(Page-level text extractions)

◇ ◇ ◇

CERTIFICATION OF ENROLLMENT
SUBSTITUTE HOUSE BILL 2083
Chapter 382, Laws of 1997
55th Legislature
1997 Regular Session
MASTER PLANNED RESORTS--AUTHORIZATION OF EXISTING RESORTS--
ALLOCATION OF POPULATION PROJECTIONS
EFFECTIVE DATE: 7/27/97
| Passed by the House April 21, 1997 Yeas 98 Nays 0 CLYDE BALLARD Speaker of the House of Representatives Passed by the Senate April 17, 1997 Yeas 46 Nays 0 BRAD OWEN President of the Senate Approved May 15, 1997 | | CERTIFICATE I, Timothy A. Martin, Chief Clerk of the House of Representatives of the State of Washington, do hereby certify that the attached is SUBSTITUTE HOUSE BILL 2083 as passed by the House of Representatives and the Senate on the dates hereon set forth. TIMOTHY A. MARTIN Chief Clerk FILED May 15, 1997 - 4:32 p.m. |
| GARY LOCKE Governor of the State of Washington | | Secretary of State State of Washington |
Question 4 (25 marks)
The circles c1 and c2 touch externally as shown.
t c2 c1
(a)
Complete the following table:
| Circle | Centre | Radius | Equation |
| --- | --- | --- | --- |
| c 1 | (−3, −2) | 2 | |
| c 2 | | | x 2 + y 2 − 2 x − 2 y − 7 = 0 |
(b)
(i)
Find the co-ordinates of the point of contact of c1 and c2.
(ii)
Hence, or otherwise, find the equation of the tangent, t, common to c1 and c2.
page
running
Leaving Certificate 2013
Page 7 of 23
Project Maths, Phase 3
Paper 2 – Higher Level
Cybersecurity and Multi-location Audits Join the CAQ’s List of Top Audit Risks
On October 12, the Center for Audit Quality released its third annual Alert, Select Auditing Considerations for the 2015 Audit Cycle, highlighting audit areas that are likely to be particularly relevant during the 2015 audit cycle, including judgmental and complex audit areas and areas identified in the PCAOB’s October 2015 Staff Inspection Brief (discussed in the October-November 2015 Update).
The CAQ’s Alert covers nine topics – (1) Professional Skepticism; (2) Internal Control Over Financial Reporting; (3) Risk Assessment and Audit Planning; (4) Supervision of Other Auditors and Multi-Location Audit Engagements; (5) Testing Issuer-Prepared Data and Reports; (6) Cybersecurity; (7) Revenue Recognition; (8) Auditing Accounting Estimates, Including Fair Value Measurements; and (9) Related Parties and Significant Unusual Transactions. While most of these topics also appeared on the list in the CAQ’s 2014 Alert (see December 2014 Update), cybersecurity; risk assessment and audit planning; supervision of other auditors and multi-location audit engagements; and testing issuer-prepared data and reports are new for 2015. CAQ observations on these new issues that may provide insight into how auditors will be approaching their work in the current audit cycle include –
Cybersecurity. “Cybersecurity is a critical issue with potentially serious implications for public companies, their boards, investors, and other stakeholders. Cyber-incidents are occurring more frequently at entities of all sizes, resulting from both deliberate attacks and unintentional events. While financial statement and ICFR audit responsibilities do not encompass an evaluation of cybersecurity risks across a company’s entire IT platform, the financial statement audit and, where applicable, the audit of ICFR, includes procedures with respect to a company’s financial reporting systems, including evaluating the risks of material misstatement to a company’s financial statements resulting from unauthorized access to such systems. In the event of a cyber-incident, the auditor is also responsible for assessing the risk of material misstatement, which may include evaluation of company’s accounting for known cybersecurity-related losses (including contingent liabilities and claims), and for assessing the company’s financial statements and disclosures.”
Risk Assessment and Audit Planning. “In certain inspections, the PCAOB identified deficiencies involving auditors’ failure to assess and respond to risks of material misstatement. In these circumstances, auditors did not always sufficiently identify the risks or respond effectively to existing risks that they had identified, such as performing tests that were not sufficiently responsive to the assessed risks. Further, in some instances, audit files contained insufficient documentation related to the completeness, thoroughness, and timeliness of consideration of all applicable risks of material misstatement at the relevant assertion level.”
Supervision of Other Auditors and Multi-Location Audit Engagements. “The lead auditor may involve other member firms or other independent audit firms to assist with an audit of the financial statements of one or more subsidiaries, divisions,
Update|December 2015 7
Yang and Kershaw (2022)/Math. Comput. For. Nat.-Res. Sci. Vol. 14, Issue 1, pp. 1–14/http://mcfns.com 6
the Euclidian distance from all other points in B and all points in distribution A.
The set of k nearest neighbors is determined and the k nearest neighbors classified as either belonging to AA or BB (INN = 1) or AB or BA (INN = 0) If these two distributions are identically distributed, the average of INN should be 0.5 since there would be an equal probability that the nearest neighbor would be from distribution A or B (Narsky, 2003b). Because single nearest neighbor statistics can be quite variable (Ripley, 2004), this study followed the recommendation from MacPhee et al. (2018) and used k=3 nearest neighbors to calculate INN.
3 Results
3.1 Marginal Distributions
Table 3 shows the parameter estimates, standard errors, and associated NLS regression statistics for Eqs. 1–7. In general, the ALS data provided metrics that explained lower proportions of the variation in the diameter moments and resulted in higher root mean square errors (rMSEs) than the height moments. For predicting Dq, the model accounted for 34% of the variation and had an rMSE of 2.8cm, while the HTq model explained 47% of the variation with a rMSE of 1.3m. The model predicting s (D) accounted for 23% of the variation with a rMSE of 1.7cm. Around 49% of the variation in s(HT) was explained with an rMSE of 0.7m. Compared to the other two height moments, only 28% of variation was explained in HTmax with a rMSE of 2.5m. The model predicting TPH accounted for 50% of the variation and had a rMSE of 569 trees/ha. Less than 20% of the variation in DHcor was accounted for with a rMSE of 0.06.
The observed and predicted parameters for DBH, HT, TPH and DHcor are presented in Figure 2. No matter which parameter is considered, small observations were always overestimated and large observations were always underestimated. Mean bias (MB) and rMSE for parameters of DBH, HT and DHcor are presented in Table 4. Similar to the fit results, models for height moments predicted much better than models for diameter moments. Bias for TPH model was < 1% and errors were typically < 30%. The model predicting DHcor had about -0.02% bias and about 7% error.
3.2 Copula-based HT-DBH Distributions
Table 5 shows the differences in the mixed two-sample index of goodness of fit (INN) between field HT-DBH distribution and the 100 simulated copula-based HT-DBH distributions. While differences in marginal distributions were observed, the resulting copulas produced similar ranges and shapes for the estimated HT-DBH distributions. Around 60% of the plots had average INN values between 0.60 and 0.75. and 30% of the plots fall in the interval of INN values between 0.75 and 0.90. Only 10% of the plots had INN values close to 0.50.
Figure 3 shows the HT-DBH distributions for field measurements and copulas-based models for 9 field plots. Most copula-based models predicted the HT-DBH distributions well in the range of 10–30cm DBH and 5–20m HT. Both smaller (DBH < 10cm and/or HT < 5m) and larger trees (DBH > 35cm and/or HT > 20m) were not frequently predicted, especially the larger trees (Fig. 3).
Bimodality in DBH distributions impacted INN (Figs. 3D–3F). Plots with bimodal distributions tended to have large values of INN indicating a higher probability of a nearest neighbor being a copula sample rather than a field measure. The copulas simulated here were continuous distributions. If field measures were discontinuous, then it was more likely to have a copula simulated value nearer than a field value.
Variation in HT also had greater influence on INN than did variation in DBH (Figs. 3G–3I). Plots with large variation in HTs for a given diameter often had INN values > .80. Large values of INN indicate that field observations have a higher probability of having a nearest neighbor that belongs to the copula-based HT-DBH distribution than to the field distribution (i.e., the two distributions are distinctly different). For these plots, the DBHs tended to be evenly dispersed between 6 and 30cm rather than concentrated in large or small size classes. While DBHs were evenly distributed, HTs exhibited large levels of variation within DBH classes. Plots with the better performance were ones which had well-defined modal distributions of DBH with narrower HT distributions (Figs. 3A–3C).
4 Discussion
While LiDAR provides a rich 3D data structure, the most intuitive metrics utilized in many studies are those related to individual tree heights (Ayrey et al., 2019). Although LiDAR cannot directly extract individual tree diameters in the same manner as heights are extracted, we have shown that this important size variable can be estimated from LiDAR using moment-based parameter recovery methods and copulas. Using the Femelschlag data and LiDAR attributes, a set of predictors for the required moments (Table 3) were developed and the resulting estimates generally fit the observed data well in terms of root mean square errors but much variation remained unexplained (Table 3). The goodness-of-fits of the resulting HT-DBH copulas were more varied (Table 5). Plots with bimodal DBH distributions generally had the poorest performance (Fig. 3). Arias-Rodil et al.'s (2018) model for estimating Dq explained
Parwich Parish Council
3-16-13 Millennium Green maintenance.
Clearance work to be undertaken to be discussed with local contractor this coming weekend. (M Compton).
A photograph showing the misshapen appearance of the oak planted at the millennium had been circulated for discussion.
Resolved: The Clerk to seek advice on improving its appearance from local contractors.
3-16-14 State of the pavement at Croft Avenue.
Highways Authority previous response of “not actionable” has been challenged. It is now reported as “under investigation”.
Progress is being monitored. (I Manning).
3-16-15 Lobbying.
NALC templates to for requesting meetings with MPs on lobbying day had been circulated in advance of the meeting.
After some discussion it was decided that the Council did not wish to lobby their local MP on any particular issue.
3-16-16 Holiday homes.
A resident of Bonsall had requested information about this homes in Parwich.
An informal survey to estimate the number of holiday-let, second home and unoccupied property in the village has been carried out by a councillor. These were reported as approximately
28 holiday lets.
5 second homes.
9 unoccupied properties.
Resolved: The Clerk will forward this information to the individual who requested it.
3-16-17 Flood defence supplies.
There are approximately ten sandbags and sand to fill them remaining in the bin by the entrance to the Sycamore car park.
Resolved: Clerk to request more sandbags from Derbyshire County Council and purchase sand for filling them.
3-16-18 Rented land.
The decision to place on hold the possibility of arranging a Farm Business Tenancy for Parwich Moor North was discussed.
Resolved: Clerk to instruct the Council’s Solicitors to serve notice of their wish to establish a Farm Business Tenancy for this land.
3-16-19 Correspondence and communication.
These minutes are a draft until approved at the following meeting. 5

◇ ◇ ◇

• **WORK REQUIRED**: Copy whichever lines of the records above contain the word "about".

• **SOLUTION**:
The observed and predicted parameters for DBH, HT, TPH and DHcor are presented in Figure 2. No matter which parameter is considered, small observations were always overestimated and large observations were always underestimated. Mean bias (MB) and rMSE for parameters of DBH, HT and DHcor are presented in Table 4. Similar to the fit results, models for height moments predicted much better than models for diameter moments. Bias for TPH model was < 1% and errors were typically < 30%. The model predicting DHcor had about -0.02% bias and about 7% error.
A resident of Bonsall had requested information about this homes in Parwich.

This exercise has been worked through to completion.